March 25 2012 at 9:36 PM

scott  (Login stinkwheel)

Response to Which wheel size is best between 16" and 18"?

You CAN have different size wheels. In fact, it is reasonably commonplace.

You just need to understand what it does to the handling of the bike.

Assuming your bike was designed to have both wheels the same size here's (very roughly, there's more to it) what would happen.

18" rear with 16" front:
Effectively drops the front end of the bike by 1". This sharpens the rake angle, more weight is taken on the front tyre, steering input has more effect. You will tend to be closer to the edge of the tyre for a given angle of lean, this is sometimes desireable on dual compound tyres. The handling will sharpen, the bike will become twitchier and more prone to tankslappers under power.

16" rear with 18" front:
Raises the front end by 1". Opens out the rake angle. More weight is on the rear tyre, steering input has less effect. The bike will tend to try to stay upright then flop over into corners.

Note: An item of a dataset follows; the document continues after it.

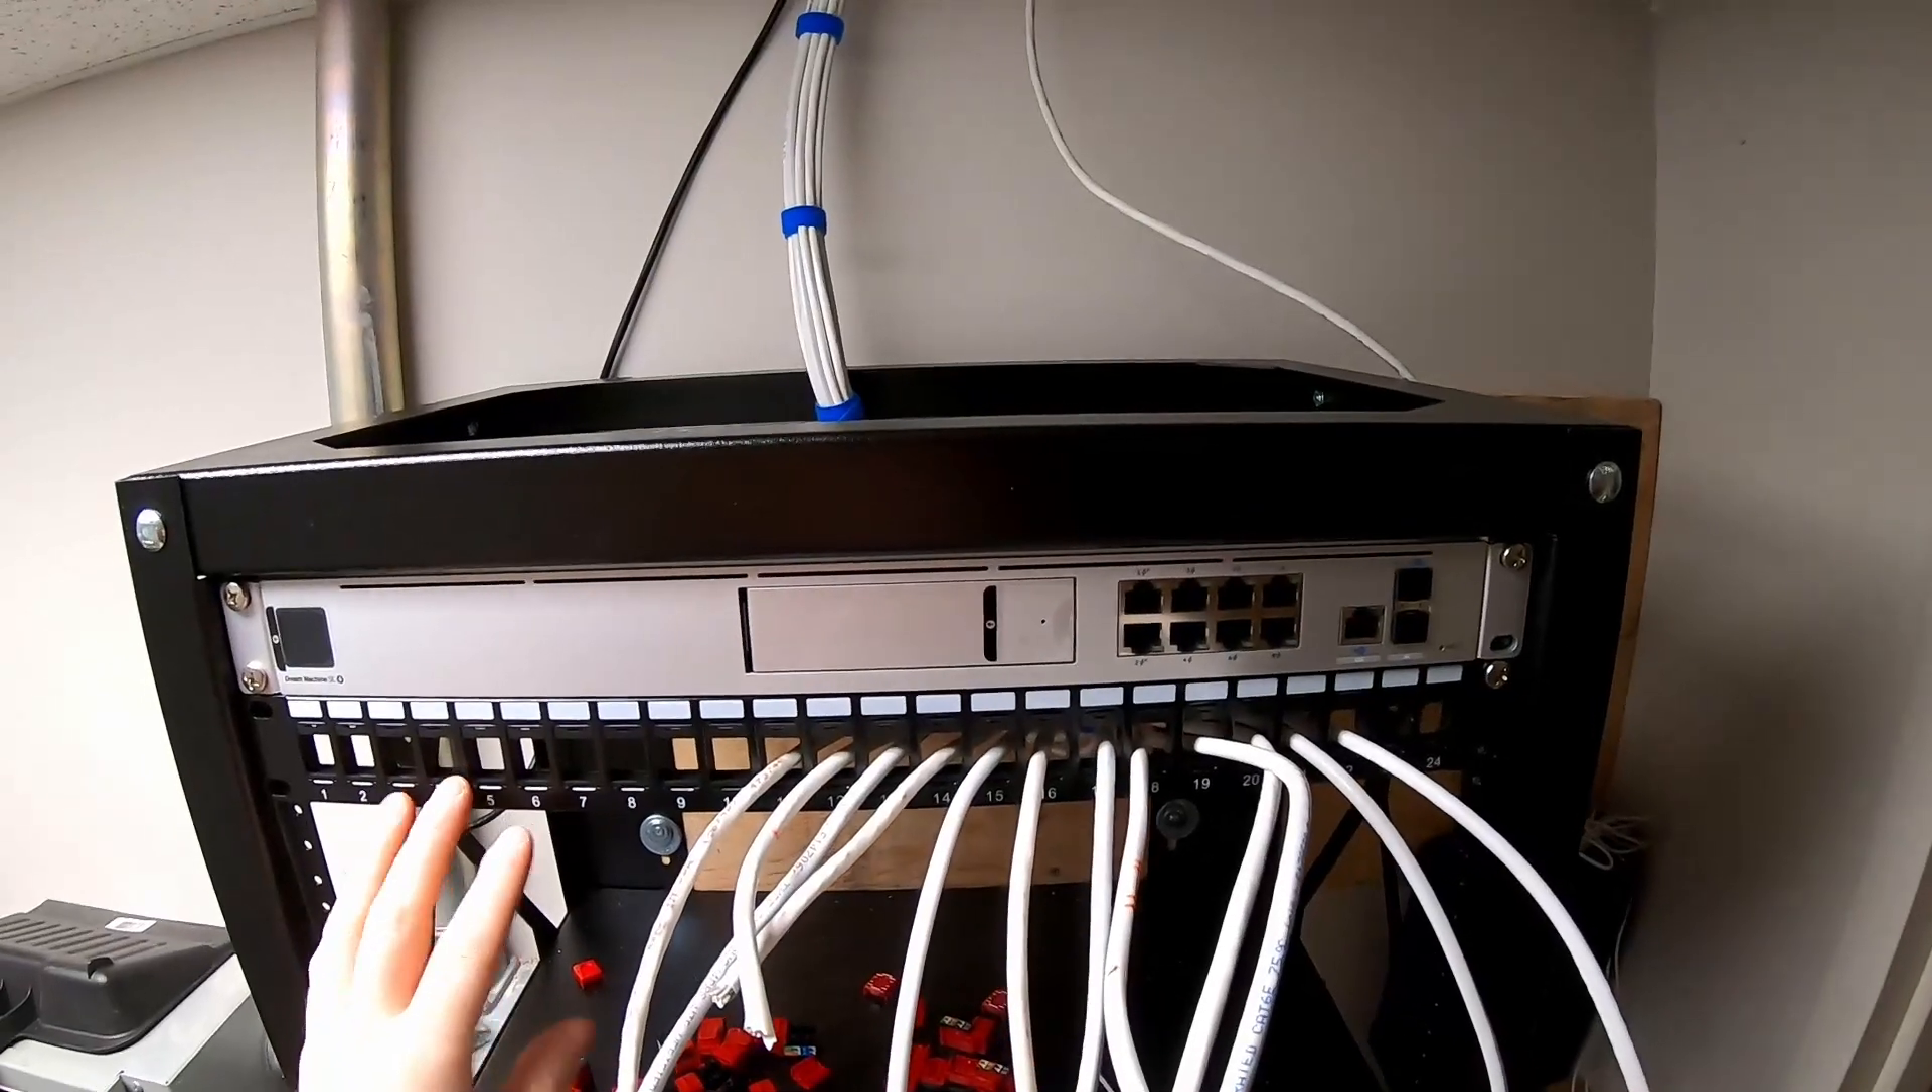Okay, so you can see that I have the patch panel in, and then we have our cables already pushed through the holes.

All of this is fairly irrelevant given how you can raise and lower the front and rear of your bike at a whim to bring the rake angle back to something more appropriate by dropping the forks through the yokes or by fitting longer or shorter struts in place of your shocks.

One further thing you did not consider is that a larger diameter wheel will be less affected by lumps and bumps in the road (for the same reason as they fit 21" and 23" wheels on dirt bikes). With a hardtail, this is more of a consideration.

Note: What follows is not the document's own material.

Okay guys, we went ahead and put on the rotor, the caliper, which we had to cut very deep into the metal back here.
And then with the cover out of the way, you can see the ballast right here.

The final consideration is that given how you are tighter than a ducks backside, you should fit square cross section rear and a groove cut front tyre (best at clearing rainwater) for extra longevity so you need to keep the 18" ones to keep the option of the various Avon tyres open to you. I can see you running round on a safety mileage rear and a speedmaster front.

Do not give in to the propoganda, a square section tyre has a comparatively large footprint on the road and if you run it at the right pressure, the tread stays on the road and the sidewalls flex. I can get the stand down on either side on the enfield with speedmasters fitted.